Michael Thomas Sadler

Life
1780-1835; English social reformer; engaged in Methodist movement; importer of Irish linen in Leeds; opposed Catholic Emancipation, 1813; and wrote Ireland, Its Evils and their Remedies (1828); issued Law of Population (1835), with the thesis that the prolificness of humans is inverse to their number, and was attacked by Macauley in Edinburgh Review; introduced bill regulating labour of young people in factories, 1831 Tory MP Newark and Aldborough; FRS, 1832. ODNB

Commentary
Thomas G. Conway, ‘The Approach to an Irish Poor Law, 1828-33’, Éire-Ireland, 6, 1 (Spring 1971), pp.65-81: remarks that ‘Michael Sadler, the archfoe of the Malthusians, presented his own poor relief measure after presenting several petitions from Ireland which requested the introduction of a system of parochial relief similar to that of England. Villiers Stuart, a prominent Irish member, disassociated himself from Sadler and the political economists.
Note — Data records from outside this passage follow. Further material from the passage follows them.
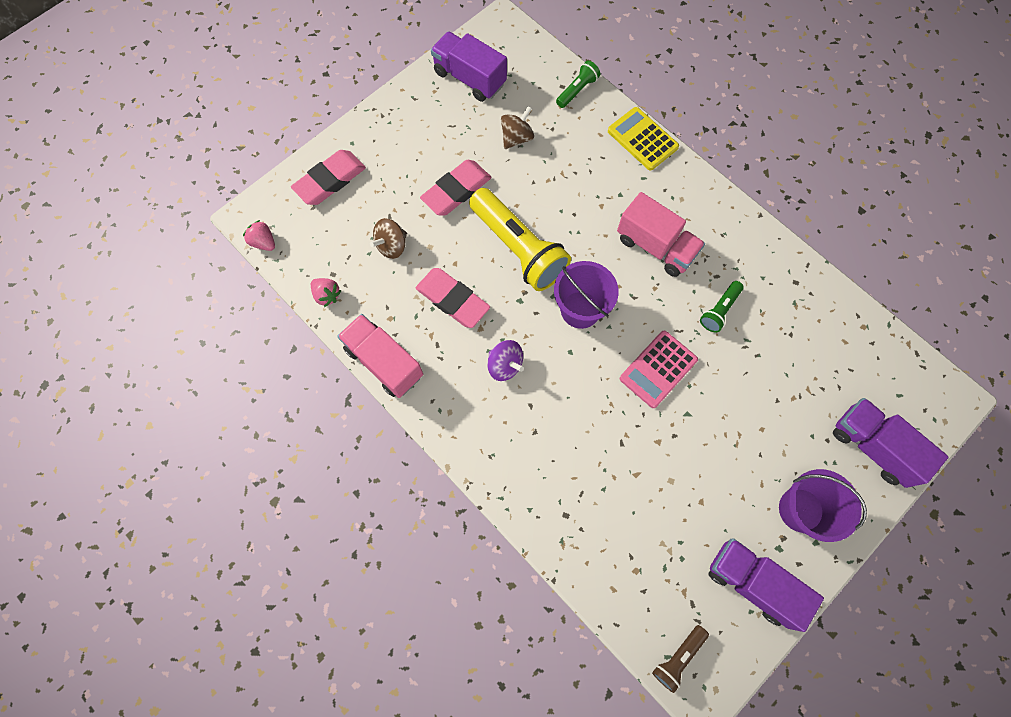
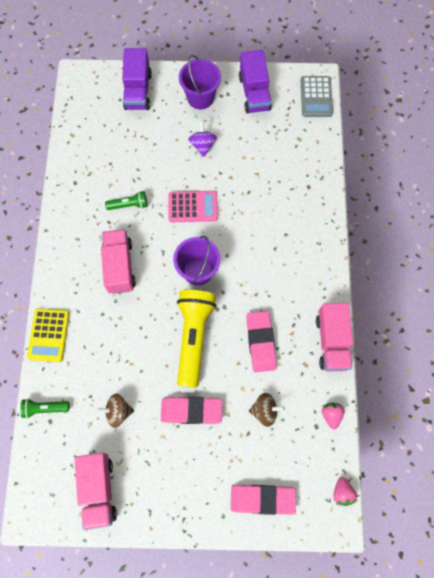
camera: 135 degrees left, 0 degrees up
(470, 78) = (99, 490): purple truck -> pink truck
(505, 365) = (268, 280): purple spinning top -> purple spinning top (202, 145)
(678, 657) = (316, 97): brown flashlight -> grey calculator

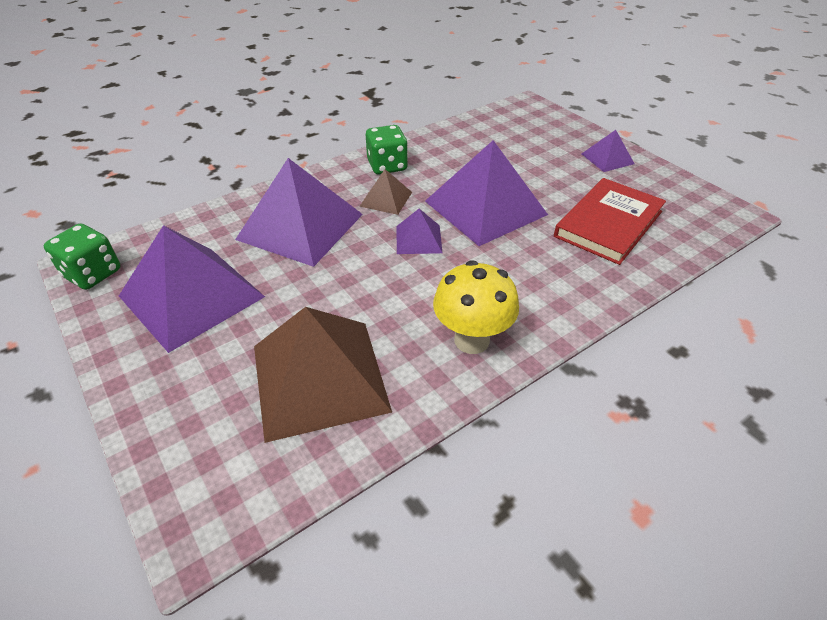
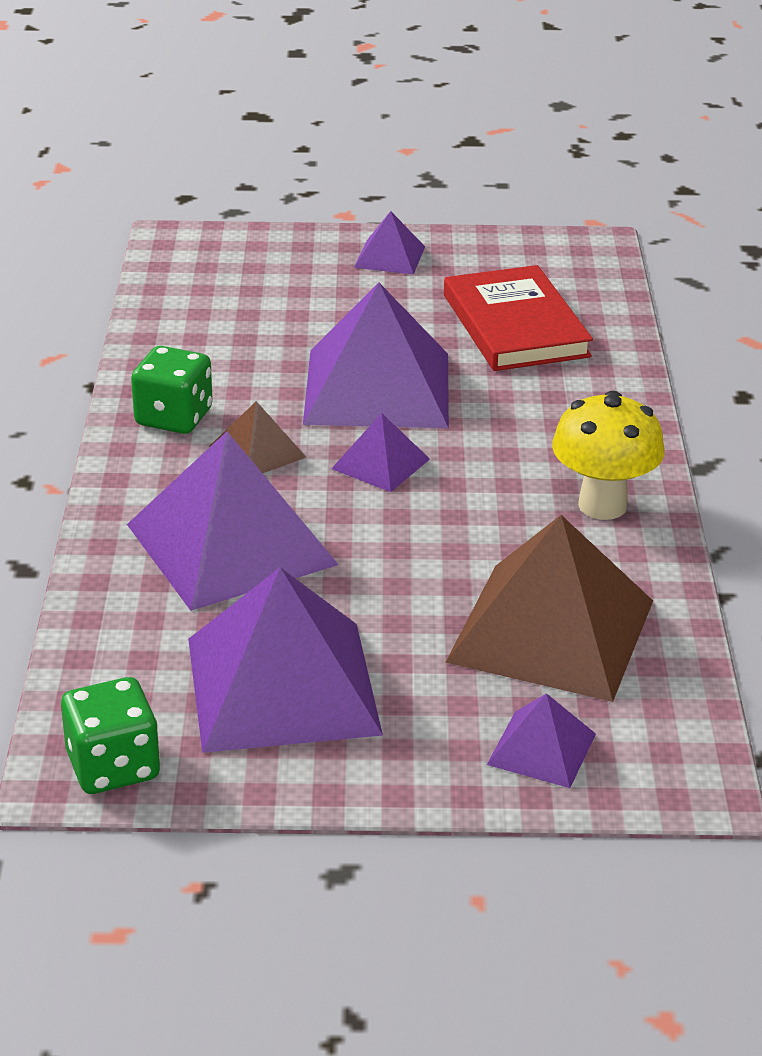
camera: 55 degrees left, 10 degrees down
(192, 429) = (541, 749): none -> purple pyramid

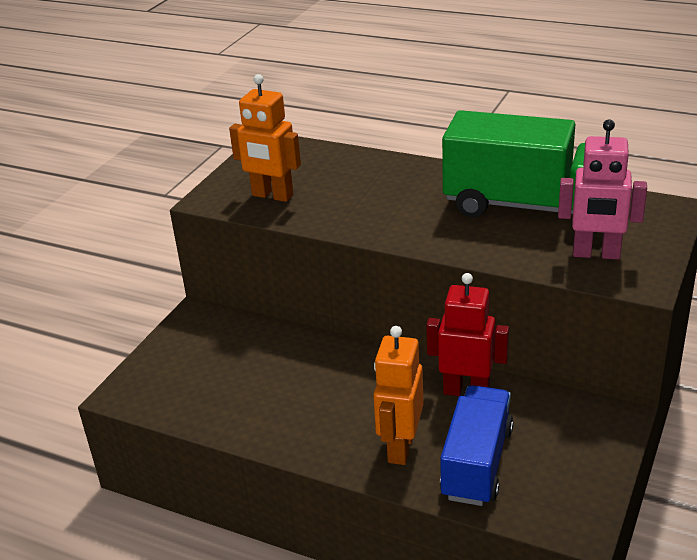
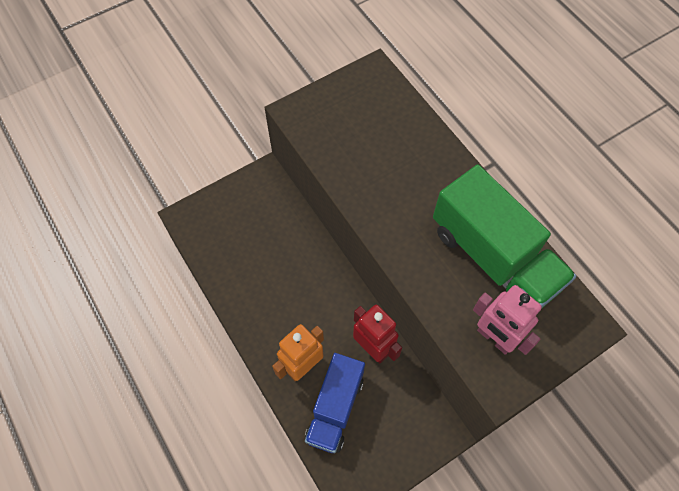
camera: 30 degrees right, 30 degrees up
(272, 196) = (335, 133): orange robot -> none
(477, 463) = (335, 408): blue truck -> blue truck turned 150 degrees clockwise

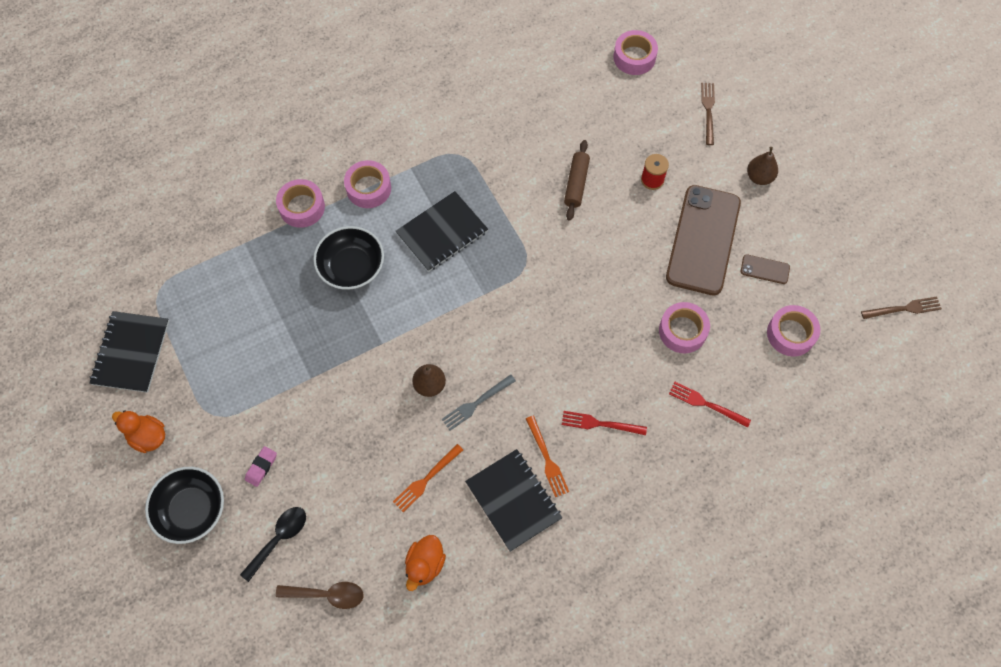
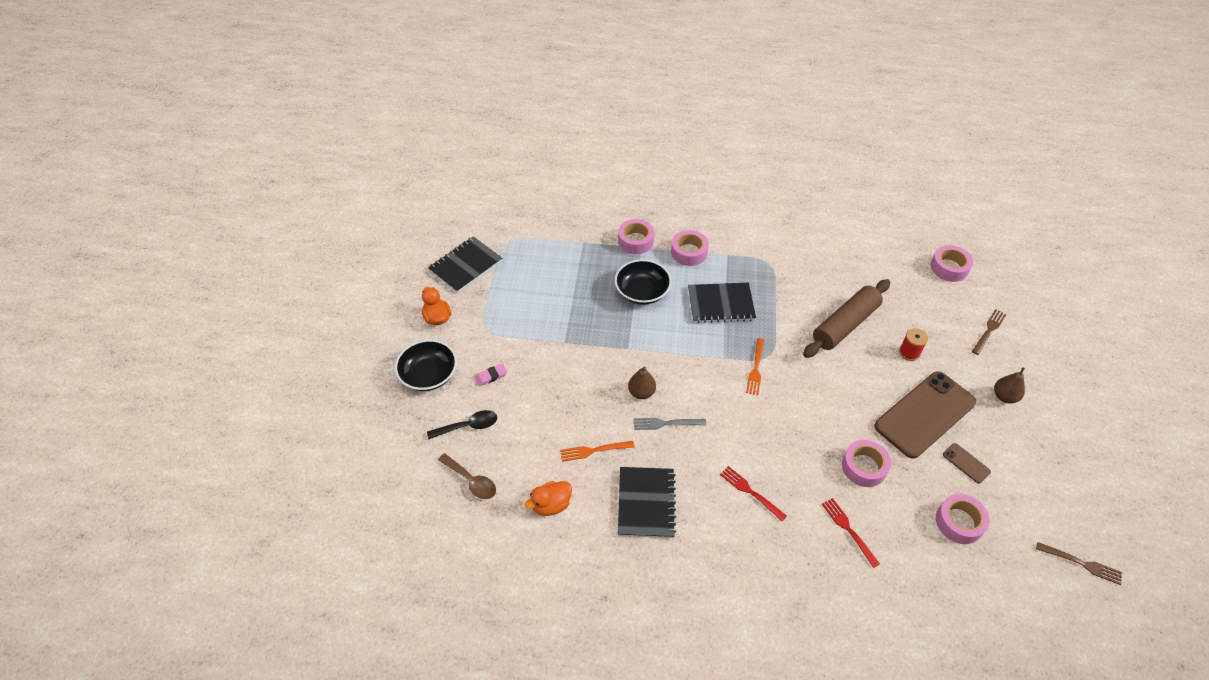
camera: 35 degrees right, 15 degrees down
(547, 459) = (692, 491): orange fork -> orange fork (756, 369)
(576, 184) = (845, 325): brown rolling pin -> brown rolling pin, size x1.71

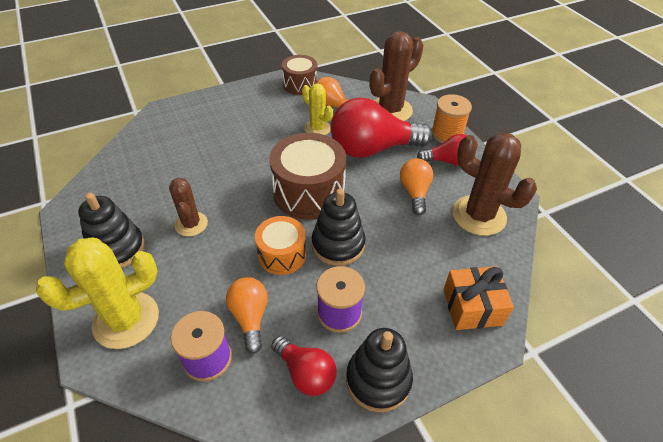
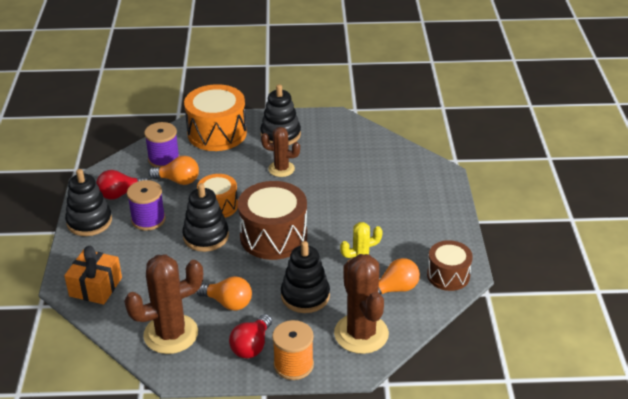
camera: 115 degrees right, 10 degrees down
(126, 320) = (217, 133): yellow cactus -> orange drum
(372, 149) = (305, 296): red light bulb -> black stacking toy

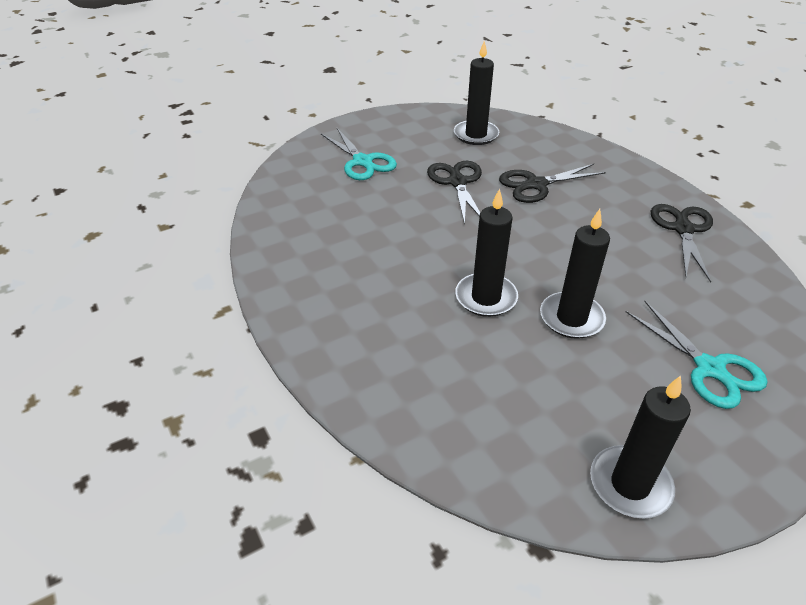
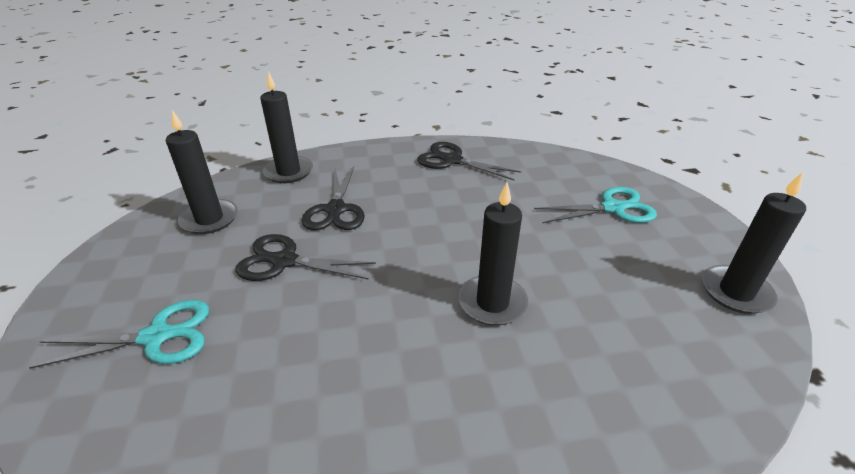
camera: 70 degrees left, 5 degrees down
(571, 318) = (540, 256): black candle -> black candle (288, 172)

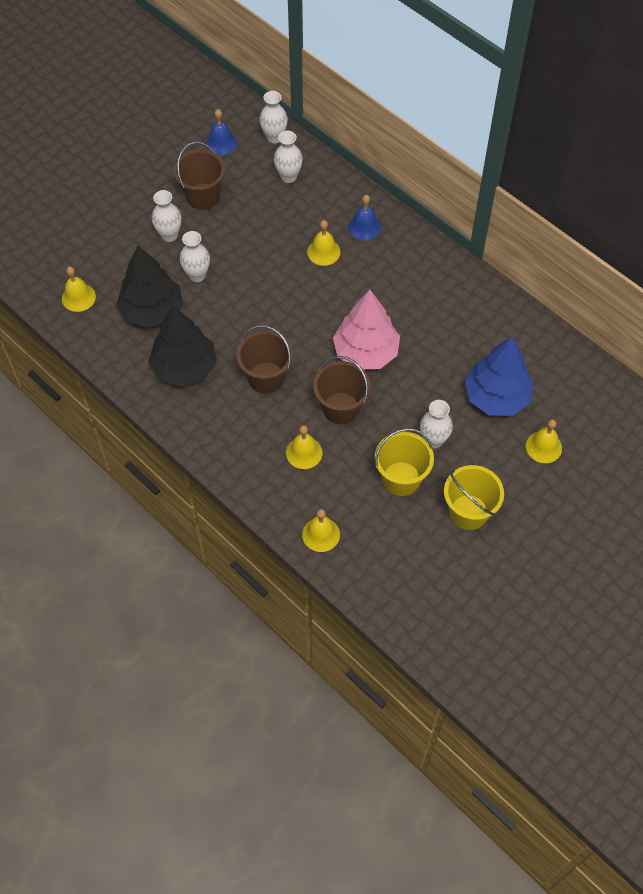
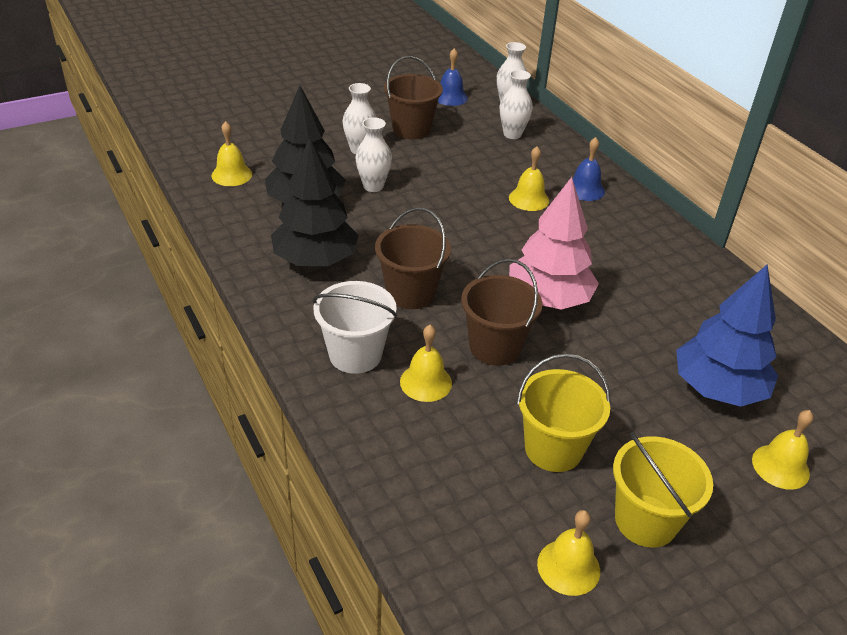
camera: 15 degrees right, 20 degrees down
(248, 445) = (355, 354): none -> white bucket
(321, 534) = (409, 486): yellow bell -> yellow bell (568, 567)
(433, 440) = (614, 415): white vase -> none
He then proceeded to urge that a Poor Law for Ireland was an absolute necessity both as a matter of justice and sound policy.’ (p.68) Conway continues ‘On June 3, 1830, Michael Sadler made a lengthy appeal for his one Poor Law proposal. To this religious man the poor had a reserved claim on the community after the institution of the monopoly rights of property, and he cited an impressive number of legal authorities from Biblical to modern times. More importantly, he referred the parliament to the writings of Richard Woodward, an eighteenth-century Irish bishop on the need for a legal provision for the poor. From the evidence of uninterrupted poverty since Woodward's time, Sadler denied the possibility of the poor helping themselves in the absence of a provision. Self-help was the popular dogma which Sadler assaulted.’ (p.72).